Records from a data collection:
##########
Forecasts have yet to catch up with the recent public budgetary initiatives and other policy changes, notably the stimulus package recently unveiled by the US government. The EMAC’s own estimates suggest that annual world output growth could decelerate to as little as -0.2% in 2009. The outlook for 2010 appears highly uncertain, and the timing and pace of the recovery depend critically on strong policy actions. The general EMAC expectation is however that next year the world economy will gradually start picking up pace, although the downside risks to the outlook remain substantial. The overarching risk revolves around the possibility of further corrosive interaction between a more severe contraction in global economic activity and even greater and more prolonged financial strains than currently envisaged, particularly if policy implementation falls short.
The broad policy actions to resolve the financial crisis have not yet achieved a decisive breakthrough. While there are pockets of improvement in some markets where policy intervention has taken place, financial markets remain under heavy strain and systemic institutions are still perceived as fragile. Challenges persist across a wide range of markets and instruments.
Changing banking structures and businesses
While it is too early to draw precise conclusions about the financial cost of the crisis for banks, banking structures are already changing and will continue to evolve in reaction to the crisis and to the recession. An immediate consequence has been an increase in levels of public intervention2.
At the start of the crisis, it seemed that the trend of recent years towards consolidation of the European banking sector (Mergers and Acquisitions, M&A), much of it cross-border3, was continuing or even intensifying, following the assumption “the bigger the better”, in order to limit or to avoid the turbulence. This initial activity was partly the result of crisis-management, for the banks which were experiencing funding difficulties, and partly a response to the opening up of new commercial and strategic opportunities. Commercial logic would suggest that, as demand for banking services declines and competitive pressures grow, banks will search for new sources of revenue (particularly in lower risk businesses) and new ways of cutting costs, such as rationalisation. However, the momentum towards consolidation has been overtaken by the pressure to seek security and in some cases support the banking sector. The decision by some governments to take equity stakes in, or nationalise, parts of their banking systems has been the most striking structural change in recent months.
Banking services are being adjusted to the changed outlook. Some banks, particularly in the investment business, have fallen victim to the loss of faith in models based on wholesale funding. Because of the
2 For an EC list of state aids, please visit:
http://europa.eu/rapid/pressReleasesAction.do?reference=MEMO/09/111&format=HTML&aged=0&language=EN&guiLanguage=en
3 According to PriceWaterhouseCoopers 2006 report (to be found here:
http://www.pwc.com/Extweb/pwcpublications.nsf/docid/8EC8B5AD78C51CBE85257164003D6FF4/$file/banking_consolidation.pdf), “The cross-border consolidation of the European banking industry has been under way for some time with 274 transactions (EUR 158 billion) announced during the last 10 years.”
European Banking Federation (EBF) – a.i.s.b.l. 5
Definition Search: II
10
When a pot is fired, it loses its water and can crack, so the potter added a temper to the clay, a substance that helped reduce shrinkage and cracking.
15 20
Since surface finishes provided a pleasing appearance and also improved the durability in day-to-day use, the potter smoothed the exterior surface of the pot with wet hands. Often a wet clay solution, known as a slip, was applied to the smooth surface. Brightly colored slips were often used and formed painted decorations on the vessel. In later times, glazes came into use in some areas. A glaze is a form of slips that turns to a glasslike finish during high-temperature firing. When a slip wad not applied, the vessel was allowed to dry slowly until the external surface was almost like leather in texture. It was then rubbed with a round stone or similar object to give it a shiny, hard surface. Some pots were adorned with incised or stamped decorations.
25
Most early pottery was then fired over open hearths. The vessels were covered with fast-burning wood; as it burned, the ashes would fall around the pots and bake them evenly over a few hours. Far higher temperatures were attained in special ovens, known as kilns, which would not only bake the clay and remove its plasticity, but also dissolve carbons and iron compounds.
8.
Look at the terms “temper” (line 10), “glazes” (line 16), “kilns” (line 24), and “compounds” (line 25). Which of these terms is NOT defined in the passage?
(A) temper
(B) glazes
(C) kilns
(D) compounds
##########
Task instructions:
Return each line from the entries above that includes "http".

Task output:
http://europa.eu/rapid/pressReleasesAction.do?reference=MEMO/09/111&format=HTML&aged=0&language=EN&guiLanguage=en
http://www.pwc.com/Extweb/pwcpublications.nsf/docid/8EC8B5AD78C51CBE85257164003D6FF4/$file/banking_consolidation.pdf), “The cross-border consolidation of the European banking industry has been under way for some time with 274 transactions (EUR 158 billion) announced during the last 10 years.”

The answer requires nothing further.